The European Central Bank is not the chief villain, perhaps, in the latest chapter. It is in an impossible position. Yet citizens across Europe can see with their own eyes that the ECB has been rationing emergency liquidity (ELA) for a prostrate country as a tool of political pressure, and that it forced Syriza to take the drastic step of shutting the banks by freezing ELA at €89bn.
It is an odd spectacle to watch a central bank with a treaty duty to uphold financial stability take the deliberate decision to precipitate the collapse of banks that it regulates. But the deeper point is that the insane construction of the euro – a naked currency union without fiscal and political foundations – must inevitably tend to authoritarian monetary dystopia in the end.
It is, however, too soon to conclude that Syriza will buckle to creditor demands.

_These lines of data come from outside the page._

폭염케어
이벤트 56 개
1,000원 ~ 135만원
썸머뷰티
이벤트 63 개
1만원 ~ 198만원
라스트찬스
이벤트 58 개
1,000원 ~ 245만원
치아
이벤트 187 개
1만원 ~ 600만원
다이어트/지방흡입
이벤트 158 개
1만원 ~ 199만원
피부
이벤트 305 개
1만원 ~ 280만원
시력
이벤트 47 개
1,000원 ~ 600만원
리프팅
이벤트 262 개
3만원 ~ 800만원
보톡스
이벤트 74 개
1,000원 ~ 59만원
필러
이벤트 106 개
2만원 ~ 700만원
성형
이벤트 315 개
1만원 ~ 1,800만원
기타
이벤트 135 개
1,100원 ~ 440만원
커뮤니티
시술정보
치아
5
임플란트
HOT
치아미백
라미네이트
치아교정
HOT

It is certainly hard to read the real intentions of Mr Tsipras. His defiant stand on Wednesday night is starkly at odds with the letter he sent to EMU officials earlier in the day and the IMF on Tuesday that seemed, at first blush, to make big concessions. But nothing is ever what it seems in this weird drama.

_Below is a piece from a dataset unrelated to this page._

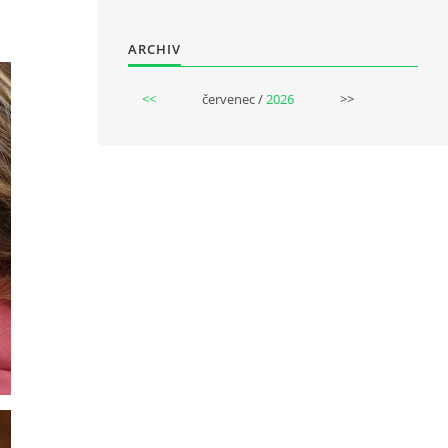
ARCHIV
<<
červenec /
2026
>>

“Those who say we have a secret plan for Greece to exit euro are lying,” he swore, with an impressively straight face. He denied that a “No” vote implies Grexit – though the leaders of France, Germany and Italy say it means exactly that – knowing that few Greeks are yet willing to take such a drastic step.
Yet one might suspect – and I have not made up my mind – that he and Syriza’s inner circle concluded in April that they could not do business with an EMU regime that acts solely as the enforcement arm of the creditors.
They may have concluded that demands for further fiscal contraction were economic lunacy – a view shared by the Nobel fraternity and the US Treasury – and that no serious debt relief was on the table, and therefore they would do better to default and restore a Greek sovereign currency.
If so, they cannot admit it. They must make it appear that the decision was forced upon them, just as France’s Leon Blum had to tell white lies to free his country from the Gold Standard in 1936.
Syriza officials are fully aware that the likely consequence of a “No” vote would be a parallel currency – or IOUs – along with the nationalisation of the banks along the lines of the “Icelandic Model”. Syriza’s Left Platform has already drawn up plans along these lines. Variants almost certainly exist in the Greek finance ministry.
Such action implies a return to the drachma in short order. The Greeks would continue to insist that the country remains a member of the euro, with full legal rights – blaming the creditors and EU bodies for acting illegally. Only by doing so could they ensure that the full losses from Grexit fall on the ECB and the EMU bail-out funds, while the assets of Greek citizens remain legally protected in foreign accounts, free to return later to rebuild a new banking system.
If you were of a suspicious mind, you might wonder whether Mr Tsipras has not in fact lured European leaders and officials into a legal trap, and that they have fallen for the bait.
His Byzantine negotiating tactics may make perfect sense after all. Just a thought.